5.3. Analysis of Localization Performance and Limitations
Although MIRA achieved a high average localization accuracy of 96.09%, it exhibited performance variations under specific conditions, as shown in
Table 2b. Notably, the LU fault recorded relatively lower accuracy at speeds not used during training. This suggests that the signal characteristics of the LU fault at these speeds may differ from the patterns at the trained speeds. A possible explanation is that at certain untrained low or high speeds, the vibration and acoustic signals from the LU fault may not propagate strongly to the nearest sensor but, instead, tend to diffuse weakly across a wider area of sensors.
MIRA’s current localization method relies on whether an individual sensor’s reconstruction error exceeds a threshold and on a predefined heuristic of physical sensor-to-roller proximity. If an anomalous signal is weak and widely diffused, it may not cross the clear threshold at the nearest sensor, leading to localization failure or inaccuracy. This is a clear limitation of the current approach, and future research should aim to improve it. For example, a secondary classifier or a graph neural network could be introduced, taking the entire reconstruction error pattern from all sensors as input. This would allow the model to learn a unique spatial error fingerprint corresponding to specific fault types and locations. Such an approach is expected to provide improved localization robustness for ambiguous or diffused fault signals compared to the current heuristic-based method.
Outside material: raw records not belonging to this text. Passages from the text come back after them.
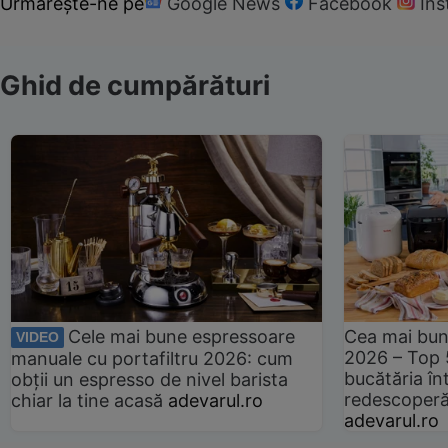
Urmărește-ne pe
Google News
Facebook
In
Ghid de cumpărături
Cele mai bune espressoare
Cea mai bun
VIDEO
2026 – Top 
manuale cu portafiltru 2026: cum
bucătăria înt
obții un espresso de nivel barista
redescoperă 
chiar la tine acasă
adevarul.ro
adevarul.ro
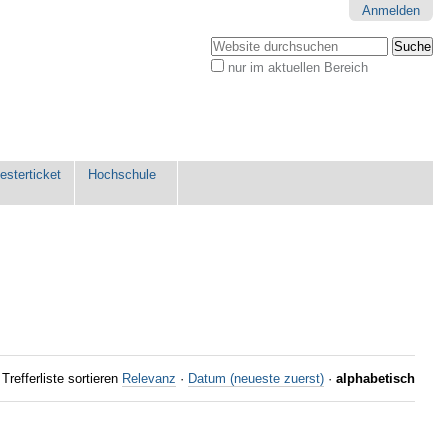
Anmelden
Website durchsuchen
nur im aktuellen Bereich
Erweiterte
Suche…
sterticket
Hochschule
Trefferliste sortieren
Relevanz
·
Datum (neueste zuerst)
·
alphabetisch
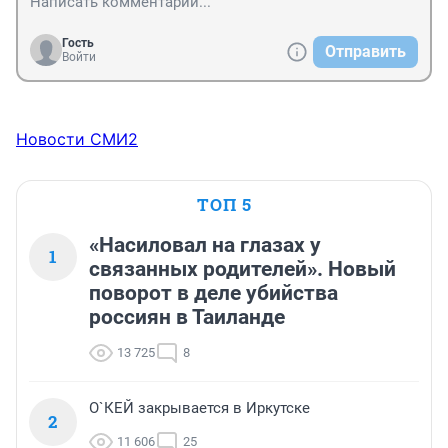
Гость
Отправить
Войти
Новости СМИ2
ТОП 5
«Насиловал на глазах у
1
связанных родителей». Новый
поворот в деле убийства
россиян в Таиланде
13 725
8
О`КЕЙ закрывается в Иркутске
2
11 606
25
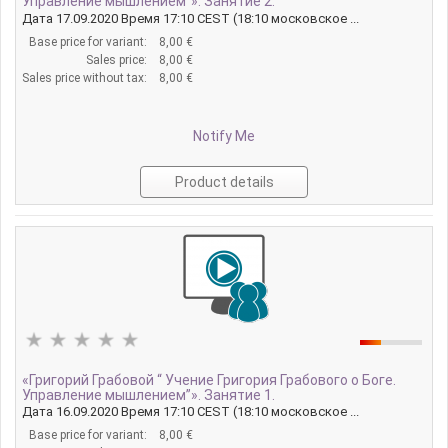
Управление мышлением”». Занятие 2.
Дата 17.09.2020 Время 17:10 CEST (18:10 московское ...
Base price for variant:
8,00 €
Sales price:
8,00 €
Sales price without tax:
8,00 €
Notify Me
Product details
«Григорий Грабовой “ Учение Григория Грабового о Боге.
Управление мышлением”». Занятие 1.
Дата 16.09.2020 Время 17:10 CEST (18:10 московское ...
Base price for variant:
8,00 €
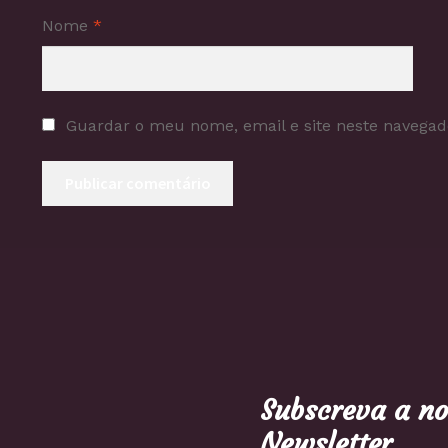
Nome
*
Guardar o meu nome, email e site neste navegad
Subscreva a n
Newsletter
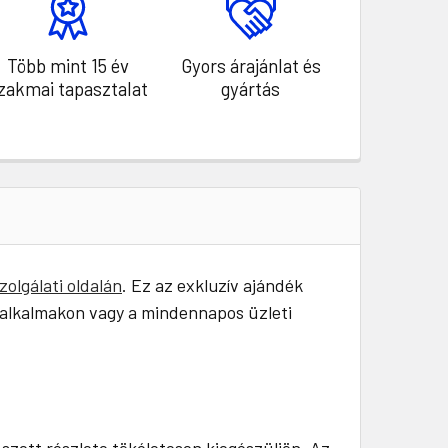
Több mint 15 év
Gyors árajánlat és
zakmai tapasztalat
gyártás
zolgálati oldalán
. Ez az exkluzív ajándék
s alkalmakon vagy a mindennapos üzleti
szett részlete tökéletesen kiegészüljön. Az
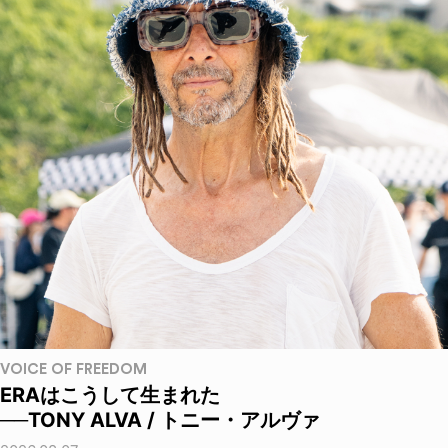
VOICE OF FREEDOM
ERAはこうして生まれた
──TONY ALVA / トニー・アルヴァ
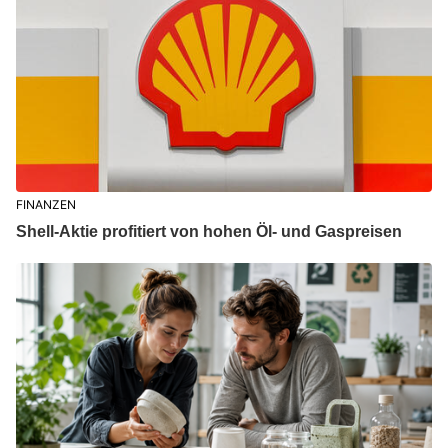
FINANZEN
Shell-Aktie profitiert von hohen Öl- und Gaspreisen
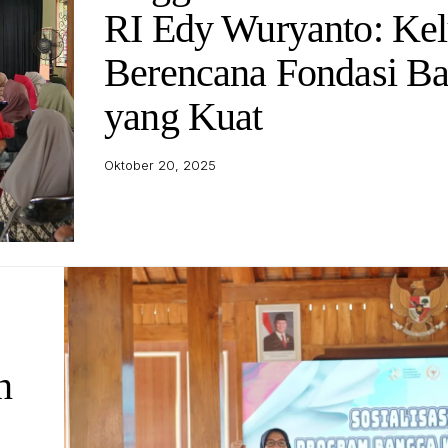
RI Edy Wuryanto: Kel
Berencana Fondasi B
yang Kuat
Oktober 20, 2025
n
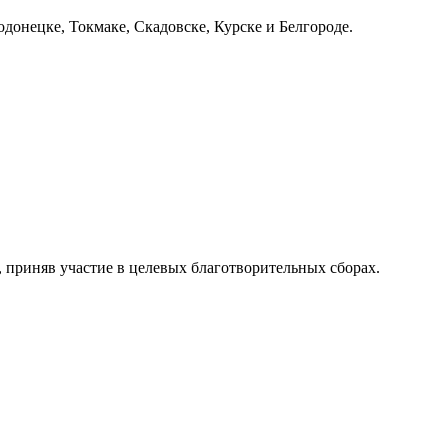
онецке, Токмаке, Скадовске, Курске и Белгороде.
, приняв участие в целевых благотворительных сборах.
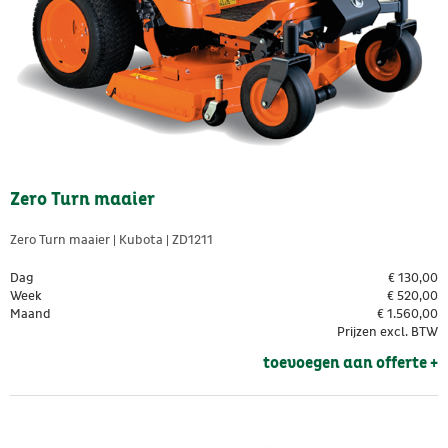
Zero Turn maaier
Zero Turn maaier | Kubota | ZD1211
Dag
€
130,00
Week
€
520,00
Maand
€
1.560,00
Prijzen excl. BTW
toevoegen aan offerte + 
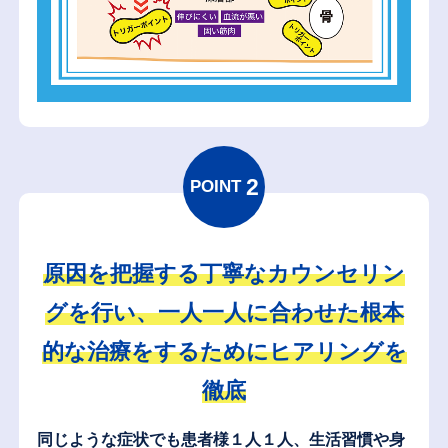
2
POINT
原因を把握する丁寧なカウンセリン
グを行い、一人一人に合わせた根本
的な治療をするためにヒアリングを
徹底
同じような症状でも患者様１人１人、生活習慣や身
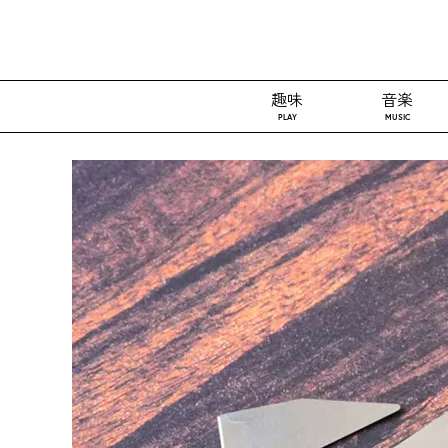
趣味
音楽
PLAY
MUSIC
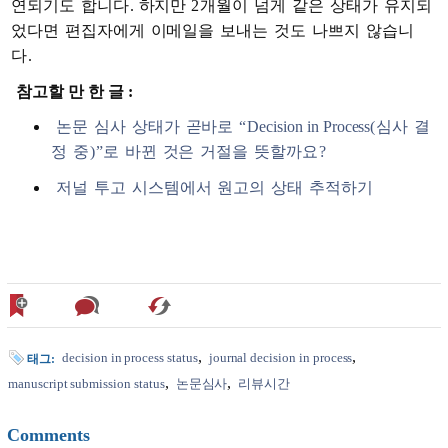
연되기도
합니다
.
하지만
2
개월이
넘게
같은
상태가
유지되
었다면
편집자에게
이메일을
보내는
것도
나쁘지
않습니
다
.
참고할 만 한 글 :
논문
심사
상태가
곧바로
“
Decision in Process(
심사
결
정
중
)
”로
바뀐
것은
거절을
뜻할까요
?
저널
투고
시스템에서
원고의
상태
추적하기
decision in process status
journal decision in process
태그:
manuscript submission status
논문심사
리뷰시간
Comments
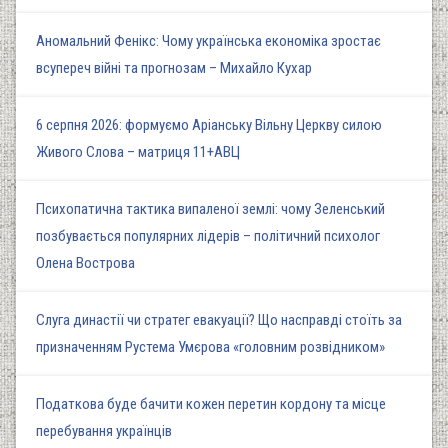
Аномальний Фенікс: Чому українська економіка зростає
всупереч війні та прогнозам – Михайло Кухар
6 серпня 2026: формуємо Аріанську Вільну Церкву силою
Живого Слова – матриця 11+АВЦ
Психопатична тактика випаленої землі: чому Зеленський
позбувається популярних лідерів – політичний психолог
Олена Вострова
Слуга династії чи стратег евакуації? Що насправді стоїть за
призначенням Рустема Умєрова «головним розвідником»
Податкова буде бачити кожен перетин кордону та місце
перебування українців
5.4. Generalizability and Future Applications
Although this study focused on single-point failures for controlled validation, MIRA’s architectural design is not inherently limited to detecting only single faults. The autoencoder processes all sensor channels simultaneously, and the anomaly threshold is applied independently to each sensor unit. Therefore, the system is, in principle, capable of detecting multiple non-adjacent, simultaneous faults.
Furthermore, the core principle of MIRA, a masked autoencoder learning spatio-temporal normal patterns from distributed low-cost sensors, has high generalizability. Beyond conveyor belt systems, it can be applied to various other fields, such as structural health monitoring for bridges, fault localization on linear railway tracks, or condition monitoring for machinery with multiple connected rotating parts, like escalators or wind turbines. The key requirement is the existence of a distributed sensor network from which normal operational data can be easily collected.